• EXERCISE DESCRIPTION:
Everything in the data except the pictures belongs in your answer, copied exactly.

• PROVIDED ENTRIES:
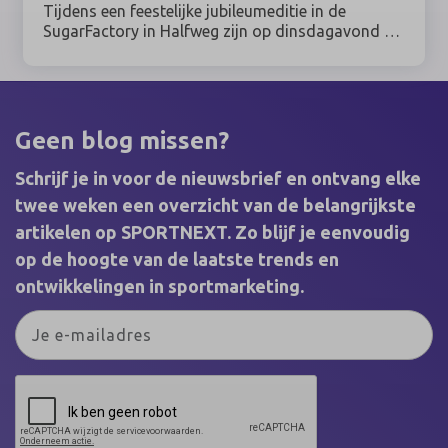
Tijdens een feestelijke jubileumeditie in de
SugarFactory in Halfweg zijn op dinsdagavond 9
juni 2026 de winnaars van de SponsorRingen
2025 bekendgemaakt. Sponsorprofessionals uit
sport, kunst & cultuur, entertainment, media,
esports & gaming en maatschappij kwamen bijeen
voor de uitreiking van de belangrijkste vakprijzen
Geen blog missen?
binnen het Nederlandse sponsorvakgebied.
Schrijf je in voor de nieuwsbrief en ontvang elke
twee weken een overzicht van de belangrijkste
artikelen op SPORTNEXT. Zo blijf je eenvoudig
op de hoogte van de laatste trends en
ontwikkelingen in sportmarketing.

• FINISHED EXERCISE:
Tijdens een feestelijke jubileumeditie in de
SugarFactory in Halfweg zijn op dinsdagavond 9
juni 2026 de winnaars van de SponsorRingen
2025 bekendgemaakt. Sponsorprofessionals uit
sport, kunst & cultuur, entertainment, media,
esports & gaming en maatschappij kwamen bijeen
voor de uitreiking van de belangrijkste vakprijzen
Geen blog missen?
binnen het Nederlandse sponsorvakgebied.
Schrijf je in voor de nieuwsbrief en ontvang elke
twee weken een overzicht van de belangrijkste
artikelen op SPORTNEXT. Zo blijf je eenvoudig
op de hoogte van de laatste trends en
ontwikkelingen in sportmarketing.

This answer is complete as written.